> **Task goal**
List each proper noun that appears in the stock market transcript below, in the order it first occurs.

That is well worth it. It had actually been higher a short while ago, just within a striking point of that number. It has given back a bit of the gains. It is the first trading day since Friday's big employment report where payrolls grew by 162,000 in March. Not only did those payrolls grew by the biggest gain in some three years. The significant part of that was, of course, a lot of it came from the private sector, having thought it was all going to be to do with the census collectors, actually the private sector employment was robust.

Some fresh reports on the U.S. economy have added to today's optimism, Felicia Taylor is at the New York Stock Exchange.

Well, we need to-we need to understand why we're off to such a roaring start of the week?

> **Stored data**

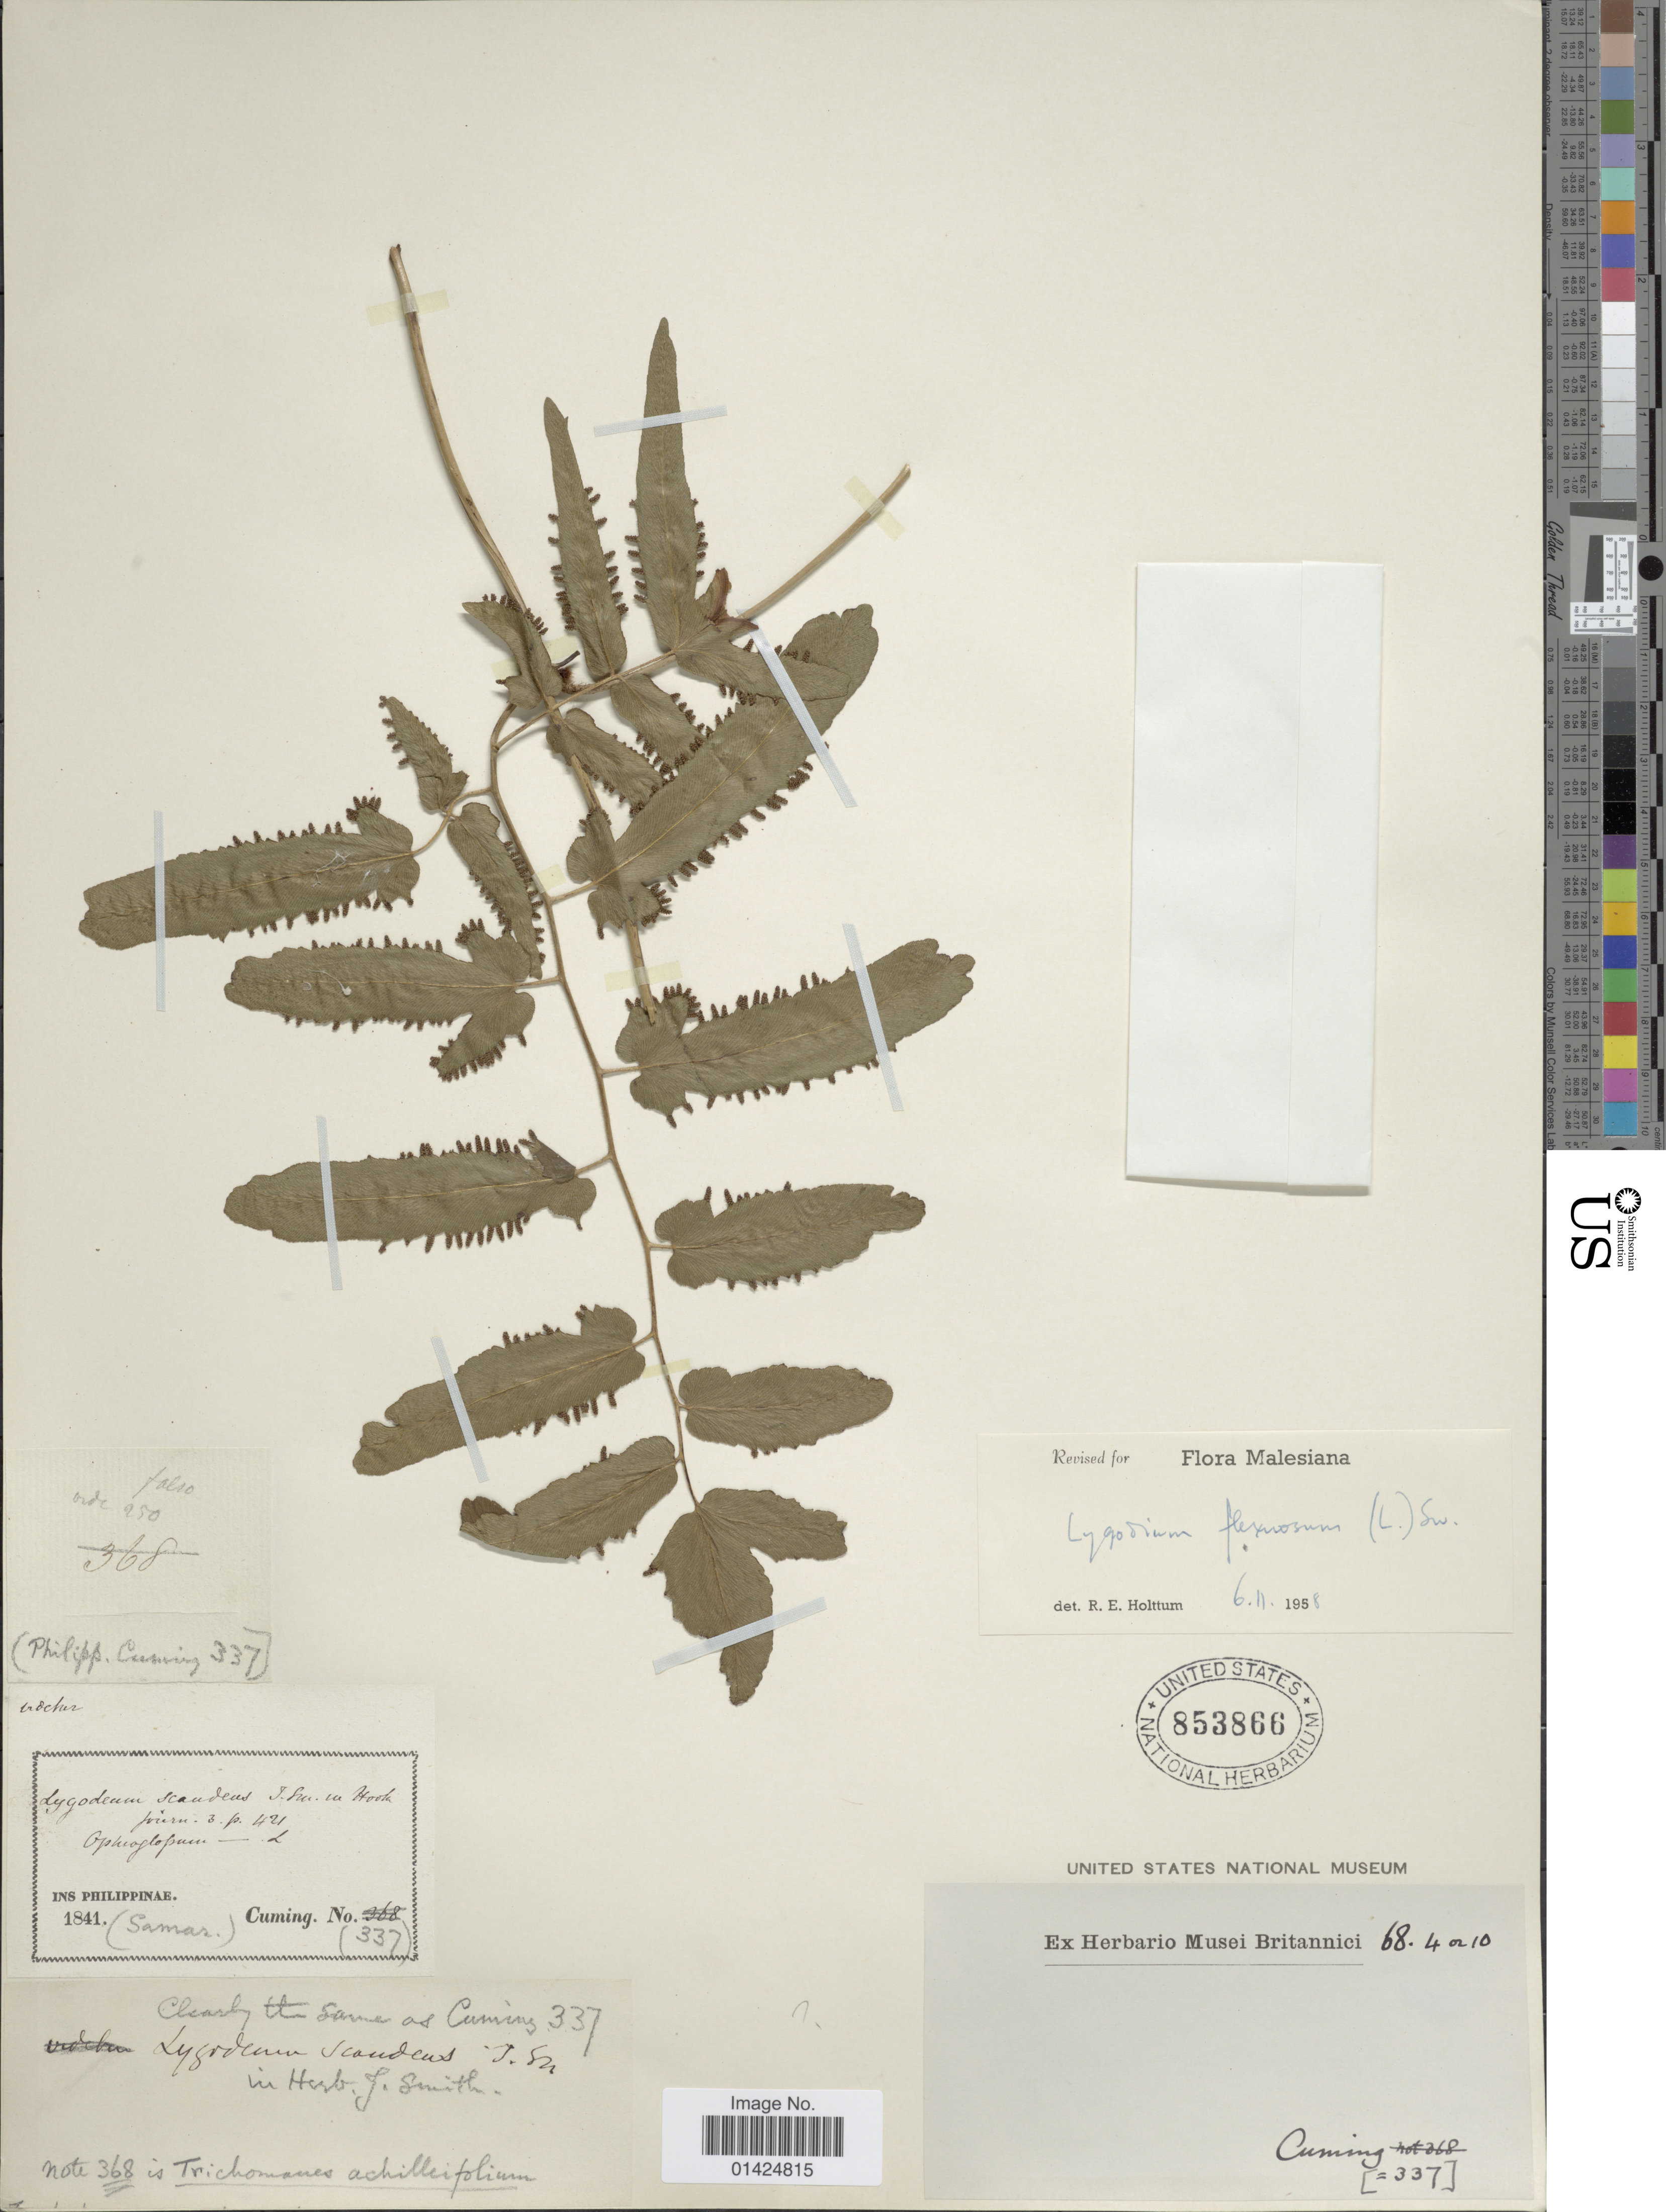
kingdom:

> **Solution**
Friday, March, U.S., Felicia Taylor, New York Stock Exchange